State disability funds going broke, and going away

By David A. Lieb

Associated Press

Published: Thursday, March 22 2012 12:00 a.m. MDT

Army veteran Valerie Brown helps out in the student veteran's affairs office on the University of Missouri-Kansas City campus in Kansas City, Mo., Thursday, March 22, 2012.

Orlin Wagner, Associated Press

JEFFERSON CITY, Mo. — With hundreds of thousands of wounded veterans looking for work after World War II, many states offered businesses an incentive to hire the returning heroes. They created special disability funds to help pay the tab should a soldier with a missing arm or eye suffer a second, debilitating injury in a private-sector job.

Over the ensuing decades, those disability funds provided aid not to only veterans, but to thousands of others with pre-existing ailments who slipped and fell, twisted their backs or blew out their knees while at work.

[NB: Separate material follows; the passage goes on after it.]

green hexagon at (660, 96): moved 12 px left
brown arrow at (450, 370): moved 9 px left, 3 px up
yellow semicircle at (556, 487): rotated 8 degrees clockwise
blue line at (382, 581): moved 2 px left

But as a new generation of wounded warriors returns from Iraq and Afghanistan, about 20 states have shut down their special disability funds because of rising costs and others are teetering on insolvency, tearing holes in the safety net the funds were intended to provide.

Today, the federal government and some states are offering tax breaks to encourage businesses to hire returning veterans. But more than 675,000 veterans from Iraq and Afghanistan have reported disabilities, and they are having a harder time getting jobs than their able-bodied, private-sector counterparts, said David Autry, a spokesman for Disabled American Veterans.

"We understand states are strapped for cash, thanks to the economy," Autry said. But "it would be a shame to just let these funds disappear." The unemployment rate for veterans injured in Iraq and Afghanistan is 12.1 percent, compared with 9.5 percent for those without disabilities.

Since the recession, many businesses are cautious about extra costs related to employees, according to Chamber of Commerce officials.

"If you talk to businesses, they are more hesitant in making any type of investment at this point, including the hiring of people," said Missouri chamber spokeswoman Karen Buschmann.

The "second injury funds" are meant to encourage the hiring of disabled workers by limiting the financial risk to businesses. If an employee who is partially disabled suffers an on-the-job injury that further impairs his or her ability to work, the second injury fund covers the workers' compensation benefits for that new injury. Without such funds, businesses are left to bear the full cost through their workers' compensation insurance. Although businesses pay into the second injury fund, the tab may be less than the increase in their workers' compensation premiums would be.

A little over half the states still have second injury funds, but rising costs have contributed to the closure of numerous others over the past two decades.

South Carolina's Second Injury Fund, which is due to be phased out by next year, stopped considering claims from injuries that happened after June 2008 because of rising losses that resulted in surcharges to employers and insurers of nearly $200 million annually. New York, which created the nation's first second-injury fund 1916, closed the fund to all new claims in July 2010 when its outstanding liabilities topped $18 billion, according to a report by Workers Compensation Research Institute. New Jersey's has been plagued by cash-flow problems.

Missouri's Second Injury Fund is on the verge of insolvency. Last year, the fund collected $43 million from businesses while its obligations increased to $77 million. To cope with a growing shortfall, Attorney General Chris Koster quit settling cases in late 2009, forcing them to drag out through a hearing process. He laid off about one-third of the attorneys who defend the fund. And last year, he quit paying new awards for permanent, total disability cases.

The state now owes about $15 million to more than 190 people who were awarded benefits in the past year.

"The fund is spiraling out of fiscal control," said Koster, a Democrat, who wants the fund to either be abolished or revamped with a new funding mechanism.

Oklahoma was in a similar situation about a decade ago when it closed its second-injury fund to new claims. But it later adopted a new flexible surcharge and reinstated its fund in 2005.